Ms Temple Grandin thinks like a cow. She figured this out early on in life, and in her book "Thinking inPictures" explains how an autistic brain perceives ideas. Images, connected to feelings, yield an interpretation of either peace or danger. Because this process bypasses the normal "rational" sustems of a non-autistic brain which uses language-based labels to define events, Ms Grandin is forever re-teaching herself the notion of safety. Like a cow (or a pig, or a horse...) Ms Grandin is extremely challenged by an "un-natural" environment and its ubiquitous stimuli on the senses.
Taken out of her comfort zone, Ms Grandin will feel un-settled, anxious and jumpy. Her stress level goes up and if she were indeed a cow, her flesh would become unfit for consumption.

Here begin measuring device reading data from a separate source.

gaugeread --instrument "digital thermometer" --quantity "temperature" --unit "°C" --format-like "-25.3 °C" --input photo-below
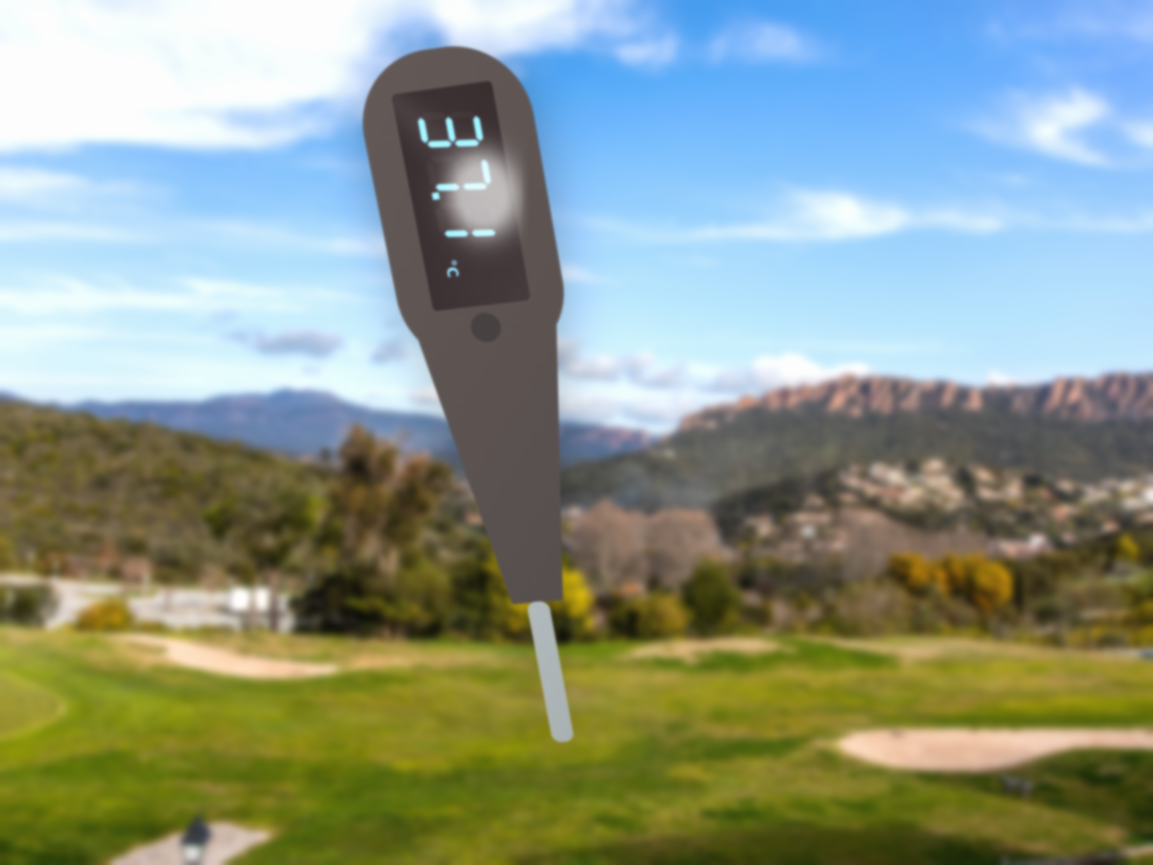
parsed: 37.1 °C
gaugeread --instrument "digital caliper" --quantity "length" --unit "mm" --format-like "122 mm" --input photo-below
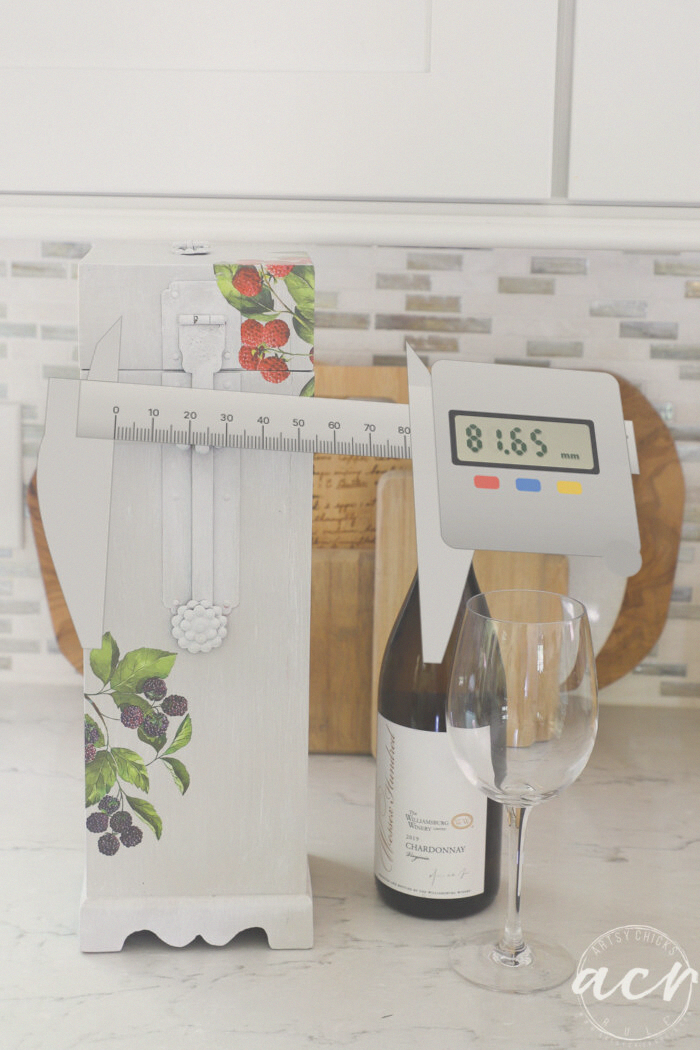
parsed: 81.65 mm
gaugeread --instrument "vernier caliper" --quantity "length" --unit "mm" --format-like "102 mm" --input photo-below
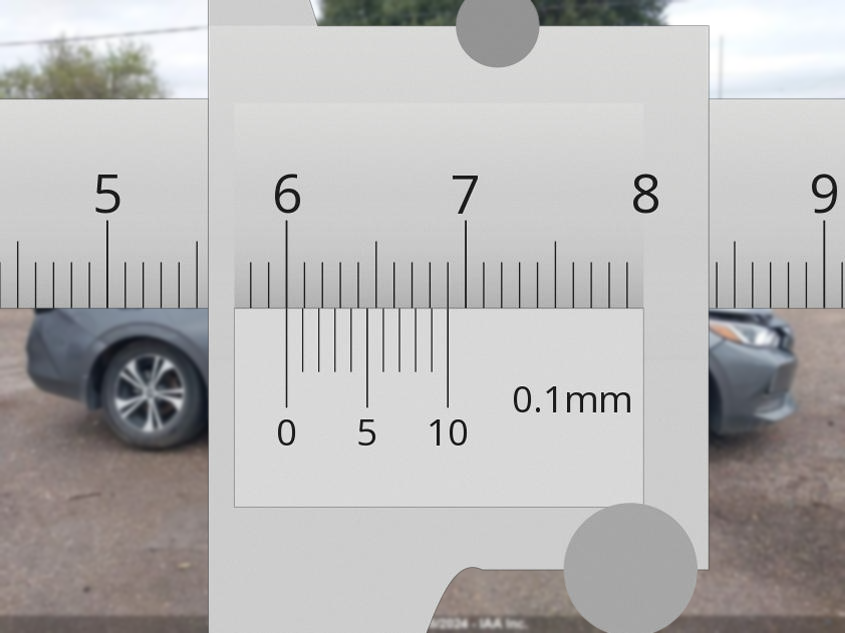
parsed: 60.0 mm
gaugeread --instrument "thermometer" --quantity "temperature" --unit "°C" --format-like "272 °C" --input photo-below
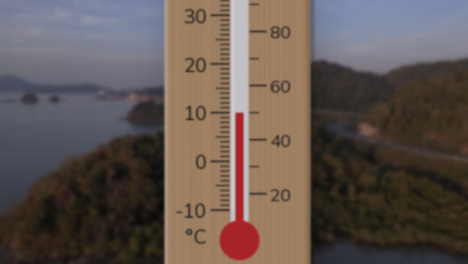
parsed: 10 °C
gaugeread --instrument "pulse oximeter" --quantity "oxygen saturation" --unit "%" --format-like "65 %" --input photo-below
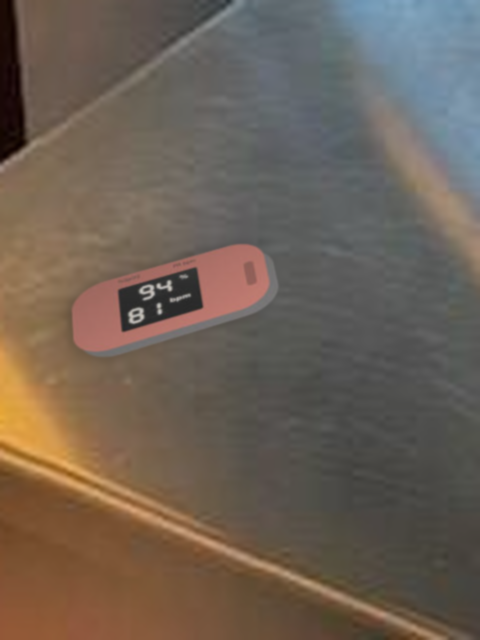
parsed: 94 %
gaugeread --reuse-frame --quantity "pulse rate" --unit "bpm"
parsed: 81 bpm
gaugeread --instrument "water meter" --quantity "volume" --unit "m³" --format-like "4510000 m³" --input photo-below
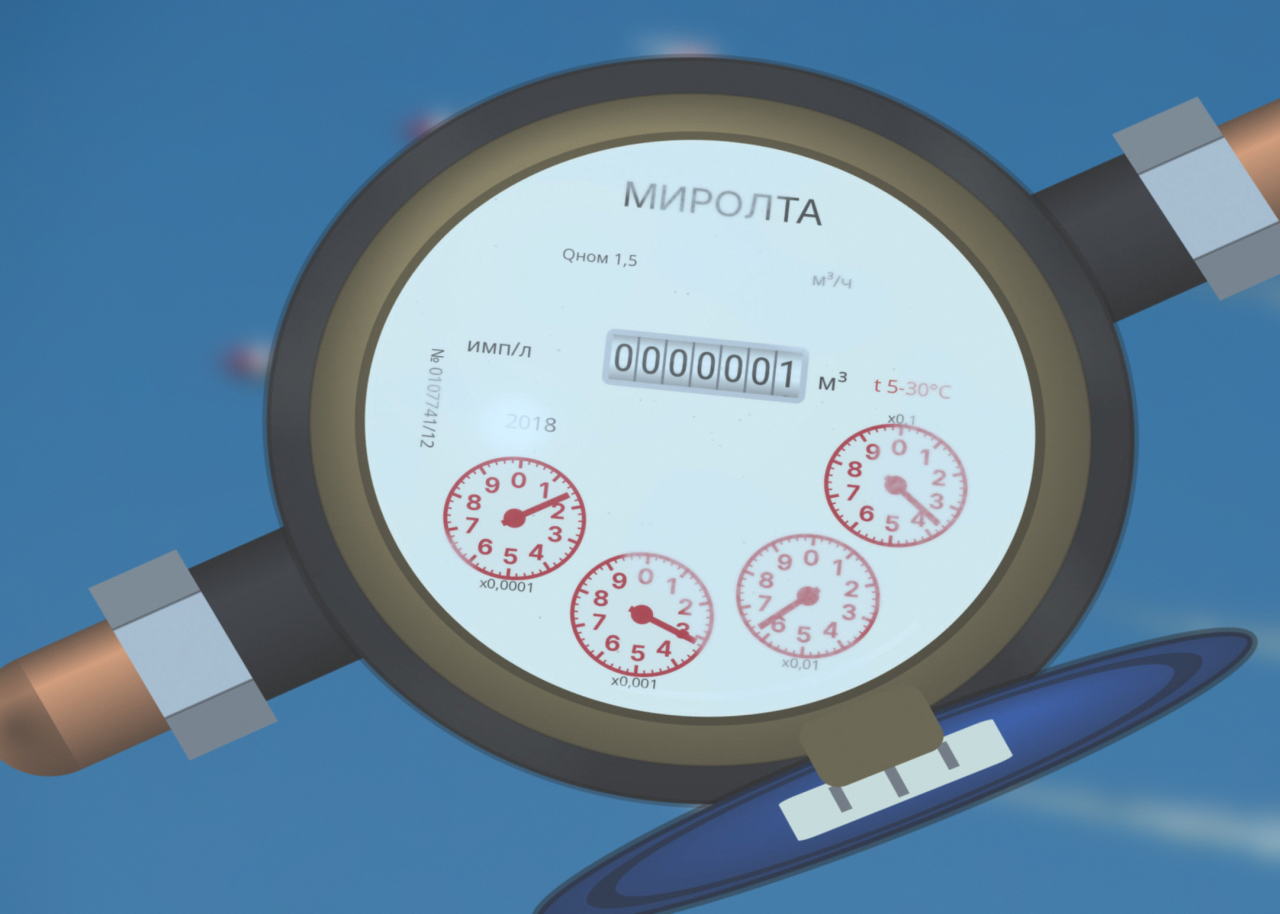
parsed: 1.3631 m³
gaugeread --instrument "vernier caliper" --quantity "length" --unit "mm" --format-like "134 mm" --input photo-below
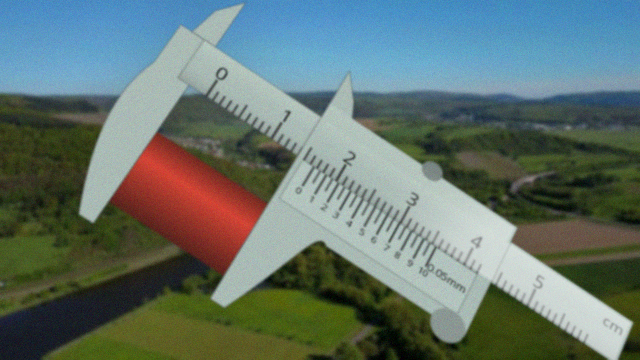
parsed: 16.6 mm
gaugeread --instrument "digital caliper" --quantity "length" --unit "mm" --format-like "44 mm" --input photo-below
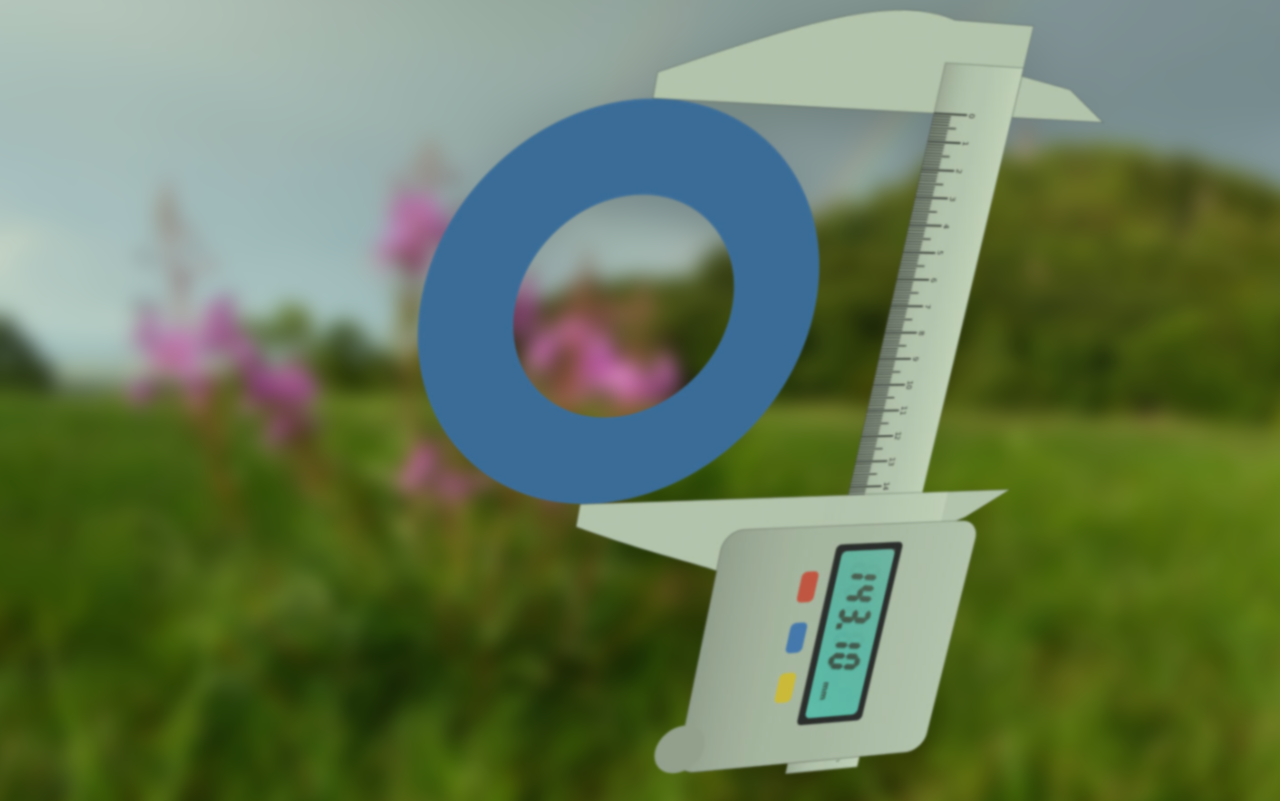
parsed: 143.10 mm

PSE (pale, soft and exudative flesh) and DFD (dark, firm and dry flesh) meat can taint up to 50% of the harvest, making life difficult for the cattle rancher.
And so they have come to Dr Grandin, who teaches at the University of Colorado, to learn how to handle a cow with decency.
To get an idea of what the lesson is, go to Dr Temple Grandin's web site. You might see there advice that would befit any human indeed. Substitute a few words, and the recipe for a stress-free living environment would go something like this:
No loud noises, use gentle movements around each other, keep surroundings clean and garabage free. Don't hit. Don't overcrowd. Don't put up with sharp protruding objects or things that look like they are. Level the floor, make the way smooth, factor in a flow that is kind to the body and facilitate gentle transitions from one state of mind to the next. Harmonize colors and eliminate openings that yield sights of unrest and chaos. Darkness disolving into light is good, the opposite, cause for concern.
An aerial photograph of a stress-free path to the slaughterhouse shows a sinew walled passage that seems to undulate like a wave. We are reminded of life's twists and turns. We imagine the placid cow walking into a sunset, not minding one bit what truth there is on the other side, being completely satisfied with the Here and the Now.
Oh, that we could ever know such contentment each and every one of our living days.